-- LISTED ENTRIES follows --
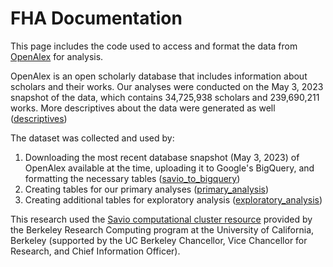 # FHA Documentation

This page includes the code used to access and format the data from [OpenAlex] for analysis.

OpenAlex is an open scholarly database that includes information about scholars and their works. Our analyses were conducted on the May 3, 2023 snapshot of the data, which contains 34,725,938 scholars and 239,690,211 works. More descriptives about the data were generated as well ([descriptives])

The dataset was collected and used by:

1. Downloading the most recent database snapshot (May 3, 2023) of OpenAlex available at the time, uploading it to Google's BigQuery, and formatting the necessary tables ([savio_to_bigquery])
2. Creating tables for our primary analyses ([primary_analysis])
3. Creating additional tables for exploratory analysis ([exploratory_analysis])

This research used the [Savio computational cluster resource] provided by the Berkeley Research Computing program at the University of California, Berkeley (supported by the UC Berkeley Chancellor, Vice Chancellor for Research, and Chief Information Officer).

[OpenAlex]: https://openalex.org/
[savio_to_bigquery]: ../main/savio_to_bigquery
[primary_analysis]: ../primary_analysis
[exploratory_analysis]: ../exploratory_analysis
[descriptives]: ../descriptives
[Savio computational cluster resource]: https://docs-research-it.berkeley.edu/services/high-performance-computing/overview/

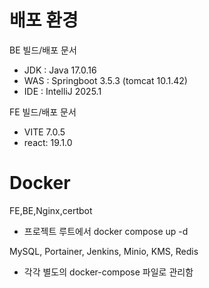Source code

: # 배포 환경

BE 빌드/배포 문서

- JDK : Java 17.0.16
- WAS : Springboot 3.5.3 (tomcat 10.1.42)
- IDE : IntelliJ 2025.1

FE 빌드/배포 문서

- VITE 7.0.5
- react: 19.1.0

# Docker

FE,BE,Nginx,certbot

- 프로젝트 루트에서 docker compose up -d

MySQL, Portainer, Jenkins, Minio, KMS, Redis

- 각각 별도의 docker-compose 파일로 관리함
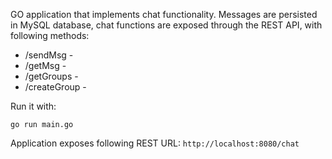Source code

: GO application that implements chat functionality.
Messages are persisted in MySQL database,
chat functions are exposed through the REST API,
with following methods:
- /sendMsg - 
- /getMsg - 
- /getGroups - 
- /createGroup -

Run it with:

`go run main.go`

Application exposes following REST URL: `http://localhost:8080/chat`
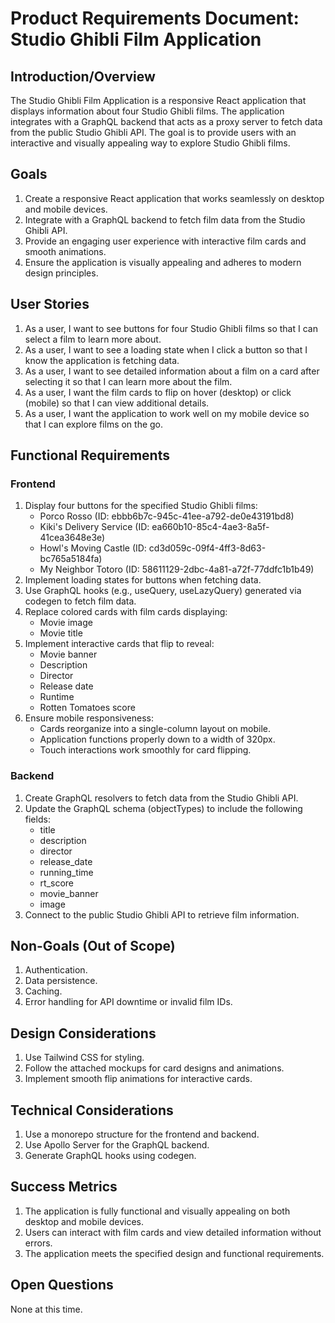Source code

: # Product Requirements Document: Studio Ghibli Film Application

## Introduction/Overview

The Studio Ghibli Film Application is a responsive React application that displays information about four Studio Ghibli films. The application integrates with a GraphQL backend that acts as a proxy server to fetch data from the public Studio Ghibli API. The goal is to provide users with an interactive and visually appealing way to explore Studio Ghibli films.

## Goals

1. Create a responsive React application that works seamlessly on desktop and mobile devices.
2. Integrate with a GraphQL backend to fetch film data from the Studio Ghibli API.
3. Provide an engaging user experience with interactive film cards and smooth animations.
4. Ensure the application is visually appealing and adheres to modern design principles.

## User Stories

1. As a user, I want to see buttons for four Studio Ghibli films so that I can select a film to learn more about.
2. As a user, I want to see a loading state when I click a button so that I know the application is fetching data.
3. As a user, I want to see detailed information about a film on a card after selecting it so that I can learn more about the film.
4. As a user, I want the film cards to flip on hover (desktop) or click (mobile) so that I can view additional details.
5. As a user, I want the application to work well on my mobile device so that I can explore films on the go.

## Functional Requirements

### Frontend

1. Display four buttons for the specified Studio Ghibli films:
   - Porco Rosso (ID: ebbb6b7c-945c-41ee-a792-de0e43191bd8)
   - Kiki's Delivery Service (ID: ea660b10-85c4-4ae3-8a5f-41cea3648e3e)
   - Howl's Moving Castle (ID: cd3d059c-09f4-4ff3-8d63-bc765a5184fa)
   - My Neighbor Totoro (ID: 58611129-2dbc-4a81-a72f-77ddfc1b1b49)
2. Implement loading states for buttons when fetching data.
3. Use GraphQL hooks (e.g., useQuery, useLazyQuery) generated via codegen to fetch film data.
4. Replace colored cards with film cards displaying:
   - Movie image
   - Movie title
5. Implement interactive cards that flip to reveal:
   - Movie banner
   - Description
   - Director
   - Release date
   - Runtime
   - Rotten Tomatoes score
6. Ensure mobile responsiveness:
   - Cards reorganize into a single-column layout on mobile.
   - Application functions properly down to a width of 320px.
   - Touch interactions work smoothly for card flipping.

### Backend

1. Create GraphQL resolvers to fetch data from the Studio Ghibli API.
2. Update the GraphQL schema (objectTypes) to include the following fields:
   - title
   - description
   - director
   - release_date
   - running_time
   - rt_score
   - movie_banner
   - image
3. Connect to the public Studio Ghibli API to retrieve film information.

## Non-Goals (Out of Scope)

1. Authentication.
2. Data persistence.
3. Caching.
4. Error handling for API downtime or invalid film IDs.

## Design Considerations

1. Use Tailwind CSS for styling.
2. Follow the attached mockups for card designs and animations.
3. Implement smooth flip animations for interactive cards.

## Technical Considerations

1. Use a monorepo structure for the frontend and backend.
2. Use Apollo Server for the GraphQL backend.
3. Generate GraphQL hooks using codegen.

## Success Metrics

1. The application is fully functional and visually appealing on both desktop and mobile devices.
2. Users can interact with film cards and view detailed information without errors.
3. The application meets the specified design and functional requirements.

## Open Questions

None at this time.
-- LISTED ENTRIES concluded --
-- LISTED ENTRIES follows --
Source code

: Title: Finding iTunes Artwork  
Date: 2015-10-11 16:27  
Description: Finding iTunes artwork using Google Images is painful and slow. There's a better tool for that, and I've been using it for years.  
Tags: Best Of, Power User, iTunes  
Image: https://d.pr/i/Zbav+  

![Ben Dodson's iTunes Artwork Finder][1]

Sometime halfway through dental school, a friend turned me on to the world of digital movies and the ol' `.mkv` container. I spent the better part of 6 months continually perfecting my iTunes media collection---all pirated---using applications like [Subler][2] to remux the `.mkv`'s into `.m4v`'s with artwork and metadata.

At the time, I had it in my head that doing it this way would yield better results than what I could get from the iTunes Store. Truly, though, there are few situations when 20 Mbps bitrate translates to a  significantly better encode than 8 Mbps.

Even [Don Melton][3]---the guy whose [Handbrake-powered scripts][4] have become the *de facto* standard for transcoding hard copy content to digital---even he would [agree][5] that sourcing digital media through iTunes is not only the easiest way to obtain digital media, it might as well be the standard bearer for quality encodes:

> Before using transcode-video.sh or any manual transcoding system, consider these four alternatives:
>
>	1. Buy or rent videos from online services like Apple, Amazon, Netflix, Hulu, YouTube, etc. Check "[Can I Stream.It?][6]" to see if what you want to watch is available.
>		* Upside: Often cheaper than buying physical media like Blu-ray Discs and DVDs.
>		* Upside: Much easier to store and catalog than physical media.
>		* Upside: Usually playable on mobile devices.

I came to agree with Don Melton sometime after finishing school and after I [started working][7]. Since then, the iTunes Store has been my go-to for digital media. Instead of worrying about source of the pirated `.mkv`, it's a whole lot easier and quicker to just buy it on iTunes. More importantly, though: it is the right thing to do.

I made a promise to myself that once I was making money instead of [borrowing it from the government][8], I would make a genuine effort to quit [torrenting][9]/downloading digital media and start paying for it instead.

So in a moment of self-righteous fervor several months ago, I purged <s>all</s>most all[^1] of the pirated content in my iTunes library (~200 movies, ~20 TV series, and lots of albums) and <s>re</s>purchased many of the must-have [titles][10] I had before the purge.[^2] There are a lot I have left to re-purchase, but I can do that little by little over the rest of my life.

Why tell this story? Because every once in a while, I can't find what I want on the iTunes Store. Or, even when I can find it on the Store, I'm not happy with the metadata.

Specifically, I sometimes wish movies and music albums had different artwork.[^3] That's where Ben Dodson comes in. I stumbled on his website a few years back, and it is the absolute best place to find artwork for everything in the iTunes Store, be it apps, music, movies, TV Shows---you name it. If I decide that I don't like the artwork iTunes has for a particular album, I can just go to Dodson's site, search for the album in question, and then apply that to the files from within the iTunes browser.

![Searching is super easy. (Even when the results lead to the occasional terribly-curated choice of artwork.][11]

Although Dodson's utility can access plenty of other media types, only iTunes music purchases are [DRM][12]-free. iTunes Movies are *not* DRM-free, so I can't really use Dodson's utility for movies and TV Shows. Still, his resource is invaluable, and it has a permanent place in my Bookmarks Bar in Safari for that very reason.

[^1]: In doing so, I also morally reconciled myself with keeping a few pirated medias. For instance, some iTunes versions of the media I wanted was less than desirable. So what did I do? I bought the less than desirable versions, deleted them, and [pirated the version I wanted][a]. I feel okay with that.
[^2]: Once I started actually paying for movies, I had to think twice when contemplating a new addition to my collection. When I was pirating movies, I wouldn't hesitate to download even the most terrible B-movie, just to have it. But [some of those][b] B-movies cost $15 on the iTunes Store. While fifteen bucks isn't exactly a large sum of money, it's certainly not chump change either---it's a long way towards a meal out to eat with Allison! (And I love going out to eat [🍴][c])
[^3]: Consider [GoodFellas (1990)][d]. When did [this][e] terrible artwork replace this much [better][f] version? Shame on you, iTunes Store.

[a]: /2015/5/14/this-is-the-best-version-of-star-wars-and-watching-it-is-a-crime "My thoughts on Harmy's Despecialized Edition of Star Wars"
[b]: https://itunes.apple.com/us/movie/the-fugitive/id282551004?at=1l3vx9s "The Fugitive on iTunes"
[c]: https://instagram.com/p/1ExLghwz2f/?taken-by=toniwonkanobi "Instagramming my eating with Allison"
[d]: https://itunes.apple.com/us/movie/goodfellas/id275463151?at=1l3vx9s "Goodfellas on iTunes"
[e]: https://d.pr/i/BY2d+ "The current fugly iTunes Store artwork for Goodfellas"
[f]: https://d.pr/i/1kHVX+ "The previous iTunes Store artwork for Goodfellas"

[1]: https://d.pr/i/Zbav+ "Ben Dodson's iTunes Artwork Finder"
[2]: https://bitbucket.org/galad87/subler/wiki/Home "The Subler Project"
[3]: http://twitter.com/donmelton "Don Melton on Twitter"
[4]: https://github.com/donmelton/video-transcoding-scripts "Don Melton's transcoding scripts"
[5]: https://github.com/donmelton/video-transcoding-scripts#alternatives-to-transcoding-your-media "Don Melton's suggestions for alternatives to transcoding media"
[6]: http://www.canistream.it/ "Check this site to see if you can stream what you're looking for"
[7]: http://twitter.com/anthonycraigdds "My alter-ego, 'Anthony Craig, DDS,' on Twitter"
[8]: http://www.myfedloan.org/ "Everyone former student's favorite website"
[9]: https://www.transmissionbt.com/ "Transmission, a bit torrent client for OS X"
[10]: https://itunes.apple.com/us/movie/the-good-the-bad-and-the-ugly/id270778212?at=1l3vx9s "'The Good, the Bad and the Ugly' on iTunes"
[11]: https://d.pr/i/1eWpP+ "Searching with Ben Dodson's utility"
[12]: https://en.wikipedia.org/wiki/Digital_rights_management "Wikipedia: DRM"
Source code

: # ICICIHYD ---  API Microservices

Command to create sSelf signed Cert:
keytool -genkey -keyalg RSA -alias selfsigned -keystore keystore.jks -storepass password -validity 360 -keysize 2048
-- LISTED ENTRIES concluded --
**WHAT YOU ARE ASKED TO DO:** Output exactly the lines of the material above from the one containing "3. As a user, I" up to and including the one containing "2. Implement loading".

**FINISHED TASK:**
3. As a user, I want to see detailed information about a film on a card after selecting it so that I can learn more about the film.
4. As a user, I want the film cards to flip on hover (desktop) or click (mobile) so that I can view additional details.
5. As a user, I want the application to work well on my mobile device so that I can explore films on the go.

## Functional Requirements

### Frontend

1. Display four buttons for the specified Studio Ghibli films:
   - Porco Rosso (ID: ebbb6b7c-945c-41ee-a792-de0e43191bd8)
   - Kiki's Delivery Service (ID: ea660b10-85c4-4ae3-8a5f-41cea3648e3e)
   - Howl's Moving Castle (ID: cd3d059c-09f4-4ff3-8d63-bc765a5184fa)
   - My Neighbor Totoro (ID: 58611129-2dbc-4a81-a72f-77ddfc1b1b49)
2. Implement loading states for buttons when fetching data.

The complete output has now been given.